Von Kurt Simon

Unsere Agrarpolitiker sind am Ende der Sackgasse angelangt, in der sie sich entgegen allen Warnungen immer tiefer festgefahren haben. Seit drei Jahren ist auch ihnen bekannt, daß am 1. Juli 1967 mit der Getreidepreisregelung für den gemeinsamen Agrarmarkt der sechs EWG-Partner für die deutsche Landwirtschaft ein neuer Lebensabschnitt beginnt. Mit dieser und anderen Marktordnungen hat die autonome nationale Agrarpolitik ihr Ende erreicht.

Die Getreidepreissenkung ist aber längst nicht mehr die Hauptsorge des Bauernverbandes und der grünen Front im Bonner Parlament. Die Beschränkung der nationalen Agrarpolitik trifft zusammen mit einer in der Nachkriegszeit bisher unbekannten Kassenebbe des Bundes, die den gewohnten jährliche Zuwachs der Agrarsubventionen – sie haben sich seit 1960 mehr als verdoppelt – nicht länger zuläßt. Wer zweimal zwei zu vier zusammenrechnen kann, muß bei Durchsicht des Haushaltsplanes zugeben, daß der Staat nur zu gesunden Finanzen kommt, wenn auch im Agrarhaushalt einiges gestrichen wird.

Solche Einsichten rührten den Bauernverband bislang nicht sonderlich. Er konnte sich auf seine Kampfgruppe im Bundestag verlassen, die die Parteien bisher immer mit Erfolg unter Druck setzte. Doch jetzt gibt es eine Große Koalition, deren beide Parteien offenbar nicht gewillt sind, sich in Wahlversprechen an die Bauern zu übertrumpfen. Selbst bei der Opposition, der FDP, beginnen immer mehr Abgeordnete einzusehen, daß nicht zuletzt der Agrarprotektionismus, den sie so stramm vorexerzierten und so die CDU/CSU zum Mitgehen zwangen, ihrem Ansehen geschadet und ihnen Wählerstimmen gekostet hat.

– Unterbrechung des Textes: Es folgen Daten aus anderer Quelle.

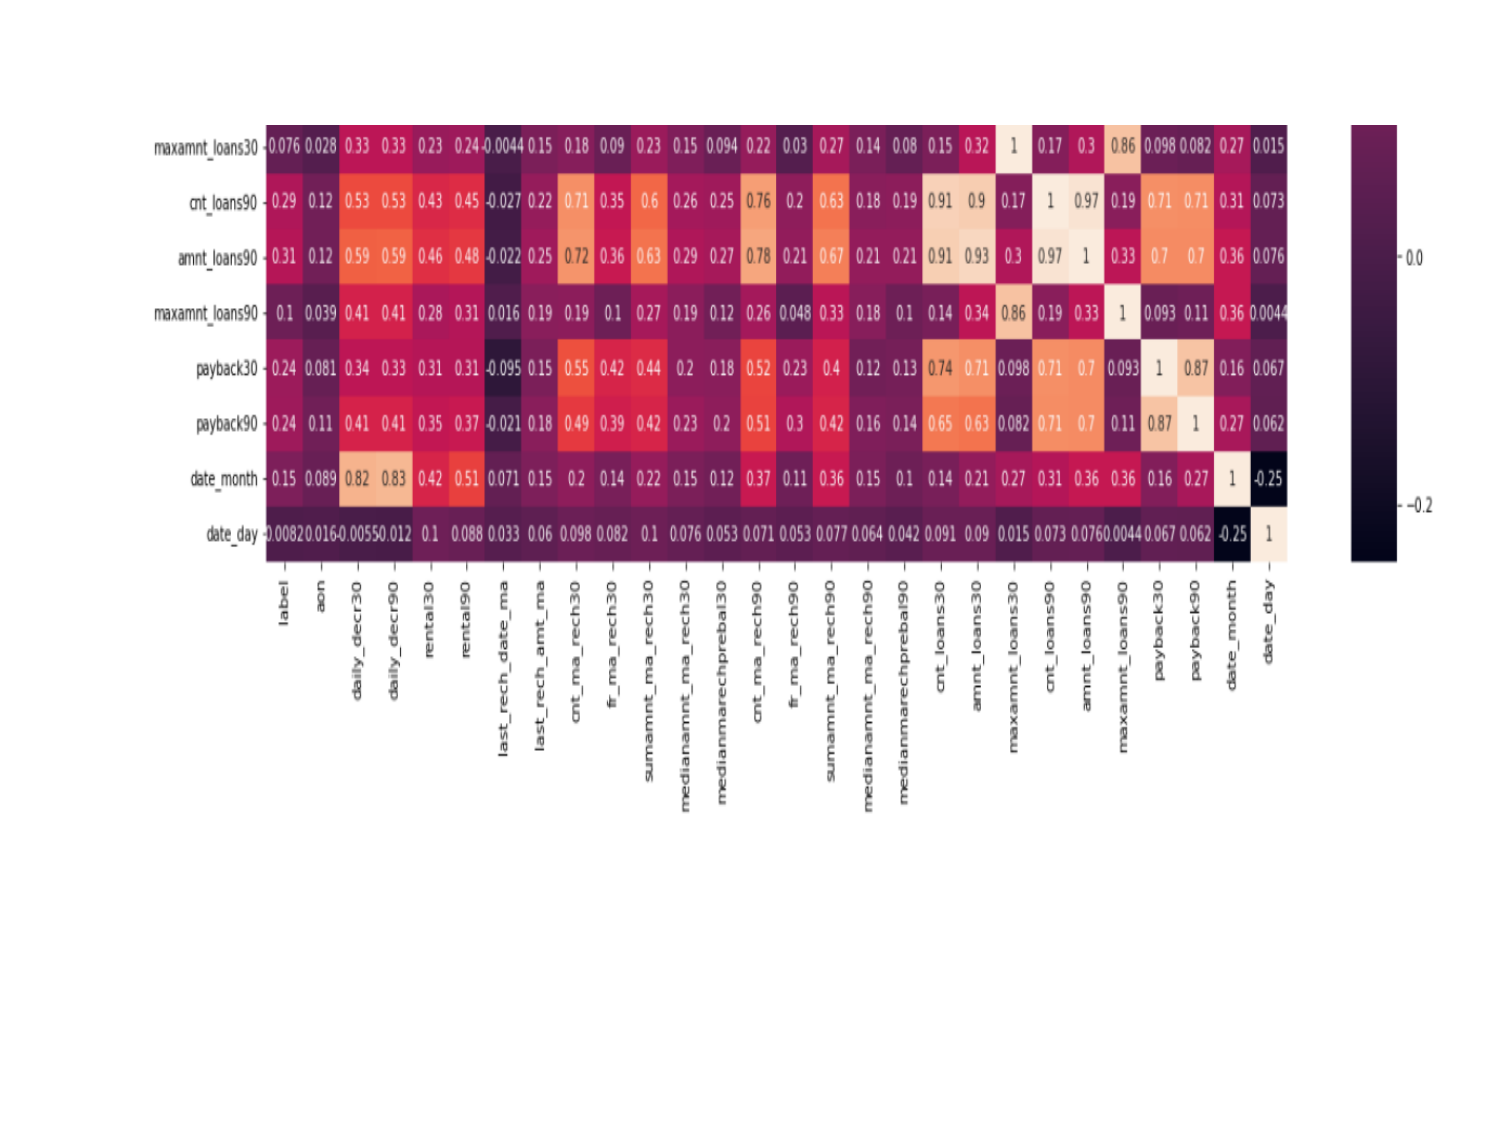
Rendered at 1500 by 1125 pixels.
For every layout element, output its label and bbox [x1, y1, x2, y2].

list [64, 125, 1448, 823]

Es wird der grünen Front deshalb kaum noch möglich sein, für ihre Sonderwünsche wie bisher die Mehrheit des Parlaments hinter sich zu bringen. Auch auf dem Lande verlor sie an Ansehen. Die Flaute in der gewerblichen Wirtschaft hat so manchen Bauern darüber aufgeklärt, daß sein Einkommen weit mehr von der Entwicklung der gesamten Wirtschaft abhängt als von den politischen Manövern des seine Interessen vertretenden Verbandes.

Das muß die Verbandspolitiker nervös machen, die es seit langem gewohnt sind, daß Bundeskanzler, Minister und Abgeordnete nach ihrer Pfeife tanzen. Edmund Rehwinkels Wink mit dem Zaunpfahl, der NPD, ist dennoch nicht verzeihlich. Er hat damit öffentlich bekundet, daß ihm zur Durchsetzung der Sonderinteressen seines Verbandes so ziemlich jedes Mittel recht ist, selbst die Gefährdung der demokratischen Ordnung.

Wenn er beispielsweise lauthals die angeblich von der Bonner Regierung oder von Brüssel künstlich niedrig gehaltenen Agrarpreise beklagte, hätte ihm der Bundesernährungsminister jedesmal mühelos nachweisen können, daß die Preise der Landwirtschaft nicht weniger geklettert sind als die der Industrie, und obendrein nichts unversucht geblieben war, die Agrarpreise so weit wie nur irgend möglich nach oben zu drücken. Daß dieser Nachweis meist nur mit vorsichtigen Formulierungen veröffentlicht wurde, mag an der Überlegung des Ministers gelegen haben, daß der Beweis des Gegenteils dem Eingeständnis gleichgekommen wäre, die Interessen der Verbraucher immer wieder hintangesetzt zu haben.